Data records:
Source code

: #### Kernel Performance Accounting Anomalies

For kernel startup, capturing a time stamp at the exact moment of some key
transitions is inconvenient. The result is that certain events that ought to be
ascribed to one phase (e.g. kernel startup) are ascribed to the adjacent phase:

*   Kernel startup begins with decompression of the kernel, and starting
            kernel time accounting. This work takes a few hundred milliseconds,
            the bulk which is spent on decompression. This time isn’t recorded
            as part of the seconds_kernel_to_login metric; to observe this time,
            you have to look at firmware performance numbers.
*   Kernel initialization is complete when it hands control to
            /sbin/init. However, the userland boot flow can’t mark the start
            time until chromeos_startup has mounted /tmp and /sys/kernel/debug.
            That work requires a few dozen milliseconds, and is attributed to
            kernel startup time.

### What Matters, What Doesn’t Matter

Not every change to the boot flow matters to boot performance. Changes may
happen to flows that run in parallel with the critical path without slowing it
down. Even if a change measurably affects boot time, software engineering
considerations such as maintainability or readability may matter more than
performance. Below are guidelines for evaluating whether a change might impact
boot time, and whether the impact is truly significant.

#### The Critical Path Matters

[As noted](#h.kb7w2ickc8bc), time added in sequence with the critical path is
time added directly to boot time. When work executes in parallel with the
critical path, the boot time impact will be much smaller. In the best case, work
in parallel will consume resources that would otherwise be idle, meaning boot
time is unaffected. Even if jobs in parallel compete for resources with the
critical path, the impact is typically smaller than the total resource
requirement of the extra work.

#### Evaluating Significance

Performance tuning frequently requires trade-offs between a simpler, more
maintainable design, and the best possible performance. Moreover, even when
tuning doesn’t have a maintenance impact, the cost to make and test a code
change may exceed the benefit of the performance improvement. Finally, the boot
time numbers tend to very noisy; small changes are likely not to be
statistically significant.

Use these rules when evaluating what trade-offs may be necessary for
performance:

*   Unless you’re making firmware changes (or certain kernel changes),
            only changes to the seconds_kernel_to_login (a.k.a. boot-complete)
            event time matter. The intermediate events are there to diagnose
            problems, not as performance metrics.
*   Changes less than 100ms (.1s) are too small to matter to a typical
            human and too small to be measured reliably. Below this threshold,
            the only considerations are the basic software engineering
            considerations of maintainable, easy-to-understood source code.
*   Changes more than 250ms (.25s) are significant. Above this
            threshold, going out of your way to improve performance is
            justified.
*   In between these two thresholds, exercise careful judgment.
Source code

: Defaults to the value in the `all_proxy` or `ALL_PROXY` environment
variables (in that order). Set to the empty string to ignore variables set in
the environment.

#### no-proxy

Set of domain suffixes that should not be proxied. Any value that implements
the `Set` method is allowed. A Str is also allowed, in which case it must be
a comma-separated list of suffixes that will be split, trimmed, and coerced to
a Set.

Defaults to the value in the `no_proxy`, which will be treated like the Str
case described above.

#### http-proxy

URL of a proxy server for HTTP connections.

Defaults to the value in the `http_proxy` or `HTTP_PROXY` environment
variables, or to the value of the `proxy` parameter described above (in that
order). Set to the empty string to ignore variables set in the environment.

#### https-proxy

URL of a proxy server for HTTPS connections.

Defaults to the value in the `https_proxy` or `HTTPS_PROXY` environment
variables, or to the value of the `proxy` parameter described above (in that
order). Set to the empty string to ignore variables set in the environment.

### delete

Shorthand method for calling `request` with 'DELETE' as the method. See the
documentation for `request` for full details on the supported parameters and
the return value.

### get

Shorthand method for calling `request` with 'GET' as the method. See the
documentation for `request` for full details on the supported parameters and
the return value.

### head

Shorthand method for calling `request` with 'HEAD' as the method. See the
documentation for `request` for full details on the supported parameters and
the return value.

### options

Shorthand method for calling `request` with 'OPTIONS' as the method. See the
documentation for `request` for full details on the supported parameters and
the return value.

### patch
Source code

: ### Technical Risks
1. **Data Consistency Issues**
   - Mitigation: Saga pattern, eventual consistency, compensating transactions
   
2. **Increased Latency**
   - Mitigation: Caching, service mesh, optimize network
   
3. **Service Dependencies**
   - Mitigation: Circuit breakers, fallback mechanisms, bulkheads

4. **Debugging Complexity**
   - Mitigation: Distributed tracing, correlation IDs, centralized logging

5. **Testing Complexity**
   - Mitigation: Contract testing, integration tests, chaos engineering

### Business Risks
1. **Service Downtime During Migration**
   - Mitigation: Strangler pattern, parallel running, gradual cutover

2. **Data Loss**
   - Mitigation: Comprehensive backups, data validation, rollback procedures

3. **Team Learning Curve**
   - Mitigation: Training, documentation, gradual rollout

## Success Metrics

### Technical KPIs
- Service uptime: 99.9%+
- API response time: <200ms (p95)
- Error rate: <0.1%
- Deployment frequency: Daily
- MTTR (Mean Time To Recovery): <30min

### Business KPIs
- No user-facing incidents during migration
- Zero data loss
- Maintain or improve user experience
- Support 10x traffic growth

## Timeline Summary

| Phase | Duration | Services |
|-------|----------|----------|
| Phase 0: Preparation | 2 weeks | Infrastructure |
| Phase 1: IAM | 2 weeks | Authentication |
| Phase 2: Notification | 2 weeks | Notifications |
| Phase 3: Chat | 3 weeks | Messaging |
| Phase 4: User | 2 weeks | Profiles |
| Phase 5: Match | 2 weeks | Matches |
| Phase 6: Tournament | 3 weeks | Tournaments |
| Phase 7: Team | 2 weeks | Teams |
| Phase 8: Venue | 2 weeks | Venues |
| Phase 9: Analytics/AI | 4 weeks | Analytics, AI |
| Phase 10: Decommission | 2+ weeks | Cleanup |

Task: Retype the records above from the very first line down to the line with "transitions is inconvenient.", keeping both of those lines. Include nothing beyond them.

Written answer:
Source code

: #### Kernel Performance Accounting Anomalies

For kernel startup, capturing a time stamp at the exact moment of some key
transitions is inconvenient. The result is that certain events that ought to be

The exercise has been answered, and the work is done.